BlackBerry says robotics is running into a code problem, not a metal one
Physical AI increasingly depends on the software layer that keeps the robot under control.📷 AI-generated image / TECH&SPACE
- ★QNX research puts software and security at the center of barriers to physical AI robotics.
- ★The problem grows as robots enter less controlled, more open and operationally risky environments.
- ★For robotics companies, this raises the importance of architecture, cybersecurity and validation, not only sensors and actuators.
The Robot Report reports QNX research with a blunt message for robotics: in physical AI, software is increasingly becoming the main bottleneck. That changes how progress in robotics should be read. For years, attention naturally went to arms, wheels, joints, batteries, cameras and lidars. Now the pressure is moving toward the code that has to connect perception, decision-making, safety and response in the real world.
The context is simple, but uncomfortable. Robots are no longer imagined only as machines sealed inside predictable cells or clearly marked industrial zones. As they move into less constrained environments, the software layer has to absorb much more mess: changing objects, nearby people, unknown edge cases, communication failures and security threats. That is why a finding that software and security are becoming higher priorities is not a bureaucratic footnote. It is a signal that physical AI cannot scale through a faster model or a stronger actuator alone.
QNX is a relevant name here because it is associated with embedded and safety-sensitive systems, the kind of infrastructure where a failure is not just an app crash. In robotics, the stakes are sharper: a bad decision can move a real machine, stop a line, damage goods or create risk for people. So the software question in physical AI is also a question of architecture, validation, cybersecurity and accountability.
QNX research, reported by The Robot Report, puts software and security ahead of pure mechanics as robots move into less controlled spaces.

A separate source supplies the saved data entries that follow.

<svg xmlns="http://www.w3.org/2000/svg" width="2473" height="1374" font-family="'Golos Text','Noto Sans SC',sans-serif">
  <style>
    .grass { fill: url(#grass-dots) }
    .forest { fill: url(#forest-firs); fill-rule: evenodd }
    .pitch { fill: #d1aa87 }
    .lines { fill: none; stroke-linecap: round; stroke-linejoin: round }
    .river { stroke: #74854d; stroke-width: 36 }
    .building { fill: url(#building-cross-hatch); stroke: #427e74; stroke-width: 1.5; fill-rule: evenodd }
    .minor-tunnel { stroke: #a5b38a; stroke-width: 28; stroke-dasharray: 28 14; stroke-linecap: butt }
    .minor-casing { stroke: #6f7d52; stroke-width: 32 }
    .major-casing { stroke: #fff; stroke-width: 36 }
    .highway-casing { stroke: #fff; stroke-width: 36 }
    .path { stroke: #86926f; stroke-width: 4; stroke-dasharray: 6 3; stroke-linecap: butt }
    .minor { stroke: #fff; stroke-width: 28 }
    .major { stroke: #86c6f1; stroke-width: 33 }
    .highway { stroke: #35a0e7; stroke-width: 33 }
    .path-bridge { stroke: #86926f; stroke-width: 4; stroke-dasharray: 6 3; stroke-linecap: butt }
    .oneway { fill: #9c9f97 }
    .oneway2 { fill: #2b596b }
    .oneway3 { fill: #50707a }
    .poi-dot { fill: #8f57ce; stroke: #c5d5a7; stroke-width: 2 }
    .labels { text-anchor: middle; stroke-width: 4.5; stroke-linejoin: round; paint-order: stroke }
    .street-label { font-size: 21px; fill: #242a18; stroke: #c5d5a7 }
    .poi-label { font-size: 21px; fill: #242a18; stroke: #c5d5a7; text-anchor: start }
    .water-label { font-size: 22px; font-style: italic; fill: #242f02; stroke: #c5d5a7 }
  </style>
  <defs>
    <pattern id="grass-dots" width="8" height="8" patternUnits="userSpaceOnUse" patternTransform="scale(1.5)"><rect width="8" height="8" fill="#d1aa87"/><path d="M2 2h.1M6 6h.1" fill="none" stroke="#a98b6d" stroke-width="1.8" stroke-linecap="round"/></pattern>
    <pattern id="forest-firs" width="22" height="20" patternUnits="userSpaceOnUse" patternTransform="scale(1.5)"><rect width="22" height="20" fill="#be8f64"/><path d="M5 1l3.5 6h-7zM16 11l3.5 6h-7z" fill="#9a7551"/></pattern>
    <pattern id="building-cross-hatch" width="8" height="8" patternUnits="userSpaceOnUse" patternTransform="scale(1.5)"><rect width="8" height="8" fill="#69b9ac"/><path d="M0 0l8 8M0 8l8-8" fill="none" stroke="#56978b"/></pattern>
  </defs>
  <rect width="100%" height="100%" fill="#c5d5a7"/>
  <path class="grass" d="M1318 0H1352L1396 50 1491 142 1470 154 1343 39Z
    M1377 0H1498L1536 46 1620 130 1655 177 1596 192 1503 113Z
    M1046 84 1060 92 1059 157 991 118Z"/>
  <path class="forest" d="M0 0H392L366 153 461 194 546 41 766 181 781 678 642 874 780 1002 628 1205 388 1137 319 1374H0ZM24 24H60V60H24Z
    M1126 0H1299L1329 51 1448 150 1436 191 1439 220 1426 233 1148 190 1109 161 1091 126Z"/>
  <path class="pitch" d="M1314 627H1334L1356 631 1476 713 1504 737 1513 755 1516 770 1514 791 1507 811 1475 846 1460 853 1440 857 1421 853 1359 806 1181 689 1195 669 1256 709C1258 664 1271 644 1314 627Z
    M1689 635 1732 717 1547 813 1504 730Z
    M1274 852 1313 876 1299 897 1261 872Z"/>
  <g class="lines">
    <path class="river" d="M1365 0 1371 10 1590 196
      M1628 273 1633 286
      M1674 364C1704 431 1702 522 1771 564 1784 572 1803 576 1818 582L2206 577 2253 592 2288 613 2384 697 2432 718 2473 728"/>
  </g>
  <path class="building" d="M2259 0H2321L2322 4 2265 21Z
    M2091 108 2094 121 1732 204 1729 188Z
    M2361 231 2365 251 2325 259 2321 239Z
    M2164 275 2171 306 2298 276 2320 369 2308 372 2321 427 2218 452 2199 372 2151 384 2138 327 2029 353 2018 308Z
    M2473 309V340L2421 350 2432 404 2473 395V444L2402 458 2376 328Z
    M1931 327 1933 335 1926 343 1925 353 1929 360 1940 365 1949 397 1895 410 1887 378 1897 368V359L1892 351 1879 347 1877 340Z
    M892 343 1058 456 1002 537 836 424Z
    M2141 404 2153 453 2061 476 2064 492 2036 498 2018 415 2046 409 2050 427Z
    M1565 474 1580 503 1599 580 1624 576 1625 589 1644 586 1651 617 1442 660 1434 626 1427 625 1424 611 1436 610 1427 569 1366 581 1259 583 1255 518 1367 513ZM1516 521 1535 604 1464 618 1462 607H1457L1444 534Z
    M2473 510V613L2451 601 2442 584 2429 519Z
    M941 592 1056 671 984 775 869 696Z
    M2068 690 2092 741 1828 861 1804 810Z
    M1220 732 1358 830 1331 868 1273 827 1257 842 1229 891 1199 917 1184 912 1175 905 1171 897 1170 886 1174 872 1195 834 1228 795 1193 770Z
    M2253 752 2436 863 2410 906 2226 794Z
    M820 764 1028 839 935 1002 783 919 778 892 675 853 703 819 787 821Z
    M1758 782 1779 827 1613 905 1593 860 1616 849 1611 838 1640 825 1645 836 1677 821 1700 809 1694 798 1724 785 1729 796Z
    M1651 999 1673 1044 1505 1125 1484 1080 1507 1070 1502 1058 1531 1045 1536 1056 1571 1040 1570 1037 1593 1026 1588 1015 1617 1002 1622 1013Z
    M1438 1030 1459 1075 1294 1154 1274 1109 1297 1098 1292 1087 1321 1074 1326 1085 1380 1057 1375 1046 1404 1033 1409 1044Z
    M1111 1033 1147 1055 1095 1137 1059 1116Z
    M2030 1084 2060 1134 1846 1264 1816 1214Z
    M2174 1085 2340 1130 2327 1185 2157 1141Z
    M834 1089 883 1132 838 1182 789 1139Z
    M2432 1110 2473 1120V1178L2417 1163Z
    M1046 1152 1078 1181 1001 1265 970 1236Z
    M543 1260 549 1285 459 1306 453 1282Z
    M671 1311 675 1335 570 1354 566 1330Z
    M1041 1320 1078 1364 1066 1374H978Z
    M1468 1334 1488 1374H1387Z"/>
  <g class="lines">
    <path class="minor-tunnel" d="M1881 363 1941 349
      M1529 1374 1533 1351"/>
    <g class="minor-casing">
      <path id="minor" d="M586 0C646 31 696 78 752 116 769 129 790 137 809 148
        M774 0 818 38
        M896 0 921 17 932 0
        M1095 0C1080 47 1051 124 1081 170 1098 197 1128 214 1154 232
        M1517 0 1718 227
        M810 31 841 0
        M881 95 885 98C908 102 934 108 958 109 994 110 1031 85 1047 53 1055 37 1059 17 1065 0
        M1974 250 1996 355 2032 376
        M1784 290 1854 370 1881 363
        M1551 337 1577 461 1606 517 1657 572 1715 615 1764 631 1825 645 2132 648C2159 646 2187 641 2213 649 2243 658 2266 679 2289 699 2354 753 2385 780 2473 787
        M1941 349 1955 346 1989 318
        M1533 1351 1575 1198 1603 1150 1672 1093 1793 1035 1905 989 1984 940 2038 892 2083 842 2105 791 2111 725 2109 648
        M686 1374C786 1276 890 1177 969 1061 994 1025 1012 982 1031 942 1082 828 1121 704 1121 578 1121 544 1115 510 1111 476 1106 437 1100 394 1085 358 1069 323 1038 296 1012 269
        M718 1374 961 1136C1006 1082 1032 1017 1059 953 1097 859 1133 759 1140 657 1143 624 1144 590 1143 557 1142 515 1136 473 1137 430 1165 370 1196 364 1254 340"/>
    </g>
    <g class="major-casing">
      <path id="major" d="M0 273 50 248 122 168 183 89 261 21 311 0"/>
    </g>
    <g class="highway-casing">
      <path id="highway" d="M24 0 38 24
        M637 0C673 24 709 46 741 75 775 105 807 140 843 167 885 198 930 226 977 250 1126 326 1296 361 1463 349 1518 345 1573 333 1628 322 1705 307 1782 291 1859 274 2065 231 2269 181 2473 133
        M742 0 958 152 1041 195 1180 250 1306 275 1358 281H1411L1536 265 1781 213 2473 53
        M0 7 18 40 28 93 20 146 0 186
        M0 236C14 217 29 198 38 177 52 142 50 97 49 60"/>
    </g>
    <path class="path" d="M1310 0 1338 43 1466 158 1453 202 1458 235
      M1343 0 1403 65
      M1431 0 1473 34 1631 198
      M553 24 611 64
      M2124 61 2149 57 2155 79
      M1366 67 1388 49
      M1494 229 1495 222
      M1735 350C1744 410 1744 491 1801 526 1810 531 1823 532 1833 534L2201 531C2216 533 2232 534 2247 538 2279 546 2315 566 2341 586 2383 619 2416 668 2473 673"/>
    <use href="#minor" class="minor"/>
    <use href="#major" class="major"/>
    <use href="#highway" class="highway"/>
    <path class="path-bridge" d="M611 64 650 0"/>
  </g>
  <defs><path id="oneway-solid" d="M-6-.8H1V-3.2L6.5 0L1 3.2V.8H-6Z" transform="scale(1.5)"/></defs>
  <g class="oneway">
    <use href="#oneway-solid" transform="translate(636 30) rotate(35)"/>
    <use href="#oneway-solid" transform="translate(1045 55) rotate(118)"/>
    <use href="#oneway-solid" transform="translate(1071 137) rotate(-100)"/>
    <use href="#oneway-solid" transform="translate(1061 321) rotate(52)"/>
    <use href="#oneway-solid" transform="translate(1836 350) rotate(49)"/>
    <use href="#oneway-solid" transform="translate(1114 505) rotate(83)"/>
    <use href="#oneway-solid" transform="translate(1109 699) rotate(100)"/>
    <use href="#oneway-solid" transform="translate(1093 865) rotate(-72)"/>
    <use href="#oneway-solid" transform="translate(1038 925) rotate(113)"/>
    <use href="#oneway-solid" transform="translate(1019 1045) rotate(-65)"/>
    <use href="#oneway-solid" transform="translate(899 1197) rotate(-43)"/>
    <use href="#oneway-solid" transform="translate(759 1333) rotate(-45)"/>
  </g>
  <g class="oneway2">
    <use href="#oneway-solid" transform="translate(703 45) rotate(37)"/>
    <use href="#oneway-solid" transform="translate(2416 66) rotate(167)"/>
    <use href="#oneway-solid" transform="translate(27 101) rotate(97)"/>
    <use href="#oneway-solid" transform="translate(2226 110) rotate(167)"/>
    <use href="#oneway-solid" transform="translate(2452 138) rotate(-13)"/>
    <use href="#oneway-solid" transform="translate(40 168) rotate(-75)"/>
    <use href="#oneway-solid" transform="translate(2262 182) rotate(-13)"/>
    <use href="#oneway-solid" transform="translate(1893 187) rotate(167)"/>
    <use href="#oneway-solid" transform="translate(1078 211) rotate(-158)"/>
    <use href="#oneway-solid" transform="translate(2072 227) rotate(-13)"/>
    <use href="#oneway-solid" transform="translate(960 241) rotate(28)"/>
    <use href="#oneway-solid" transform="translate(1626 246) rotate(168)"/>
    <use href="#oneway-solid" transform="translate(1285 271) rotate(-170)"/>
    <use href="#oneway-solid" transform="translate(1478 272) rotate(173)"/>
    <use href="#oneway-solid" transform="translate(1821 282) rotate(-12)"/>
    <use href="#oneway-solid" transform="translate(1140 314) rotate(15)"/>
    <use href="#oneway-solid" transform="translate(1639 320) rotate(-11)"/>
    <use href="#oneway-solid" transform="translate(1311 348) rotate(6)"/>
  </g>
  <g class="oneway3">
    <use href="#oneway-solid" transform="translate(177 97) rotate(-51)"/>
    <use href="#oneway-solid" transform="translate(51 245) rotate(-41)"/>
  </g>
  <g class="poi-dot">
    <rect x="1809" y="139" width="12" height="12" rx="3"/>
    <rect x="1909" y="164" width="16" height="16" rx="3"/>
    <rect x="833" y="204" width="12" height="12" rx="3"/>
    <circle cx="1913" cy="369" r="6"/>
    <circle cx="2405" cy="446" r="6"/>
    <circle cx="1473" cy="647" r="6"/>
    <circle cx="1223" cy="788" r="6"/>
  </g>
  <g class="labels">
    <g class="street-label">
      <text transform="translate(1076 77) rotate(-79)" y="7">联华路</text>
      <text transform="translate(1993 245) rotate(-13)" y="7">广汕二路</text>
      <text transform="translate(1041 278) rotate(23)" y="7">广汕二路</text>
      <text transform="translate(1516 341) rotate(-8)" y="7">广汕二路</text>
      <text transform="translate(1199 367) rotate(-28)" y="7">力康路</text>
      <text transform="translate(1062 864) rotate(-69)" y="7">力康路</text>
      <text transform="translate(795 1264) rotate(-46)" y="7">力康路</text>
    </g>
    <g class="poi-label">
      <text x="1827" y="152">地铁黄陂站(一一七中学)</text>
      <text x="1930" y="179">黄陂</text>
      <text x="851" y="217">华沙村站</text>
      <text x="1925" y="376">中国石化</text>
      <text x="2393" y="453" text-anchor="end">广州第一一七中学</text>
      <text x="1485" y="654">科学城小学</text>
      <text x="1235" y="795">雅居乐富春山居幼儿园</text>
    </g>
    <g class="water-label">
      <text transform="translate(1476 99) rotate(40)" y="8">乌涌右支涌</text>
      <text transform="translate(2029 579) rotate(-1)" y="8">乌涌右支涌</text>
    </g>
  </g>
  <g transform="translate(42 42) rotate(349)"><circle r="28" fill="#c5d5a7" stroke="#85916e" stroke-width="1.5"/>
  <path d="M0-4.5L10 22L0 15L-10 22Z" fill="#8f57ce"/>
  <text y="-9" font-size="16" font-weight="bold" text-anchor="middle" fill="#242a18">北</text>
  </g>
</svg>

Security, validation and embedded systems are becoming core parts of the robotics product.📷 AI-generated image / TECH&SPACE
It is useful to separate the hype from the operating reality. Physical AI sounds like a natural extension of the generative AI wave, but a robot is not a chatbot with motors. It has to work in time, space and safety constraints. It has to know when it does not know enough. It needs a predictable route to a safe state. It needs updates that do not open new weaknesses. And it needs to explain at least part of its behavior to the people maintaining, certifying or deploying it.
That is why links to The Robot Report’s robotics coverage and QNX’s work around embedded software are useful context for this finding. The story is not just one survey. It fits a broader industrial pattern: hardware keeps improving, AI models are more accessible, but system integration remains expensive, slow and fragile. If software cannot reliably orchestrate sensors, models, controllers and safety policies, the robot remains a demo rather than a product.
For robotics companies and buyers, the practical consequence is clear. The next phase of physical AI will not be won only by adding more parameters, more cameras or more marketing language. It will be won by teams that can prove their software layer works under pressure, is protected, can be maintained and behaves predictably enough when the world stops looking like a lab.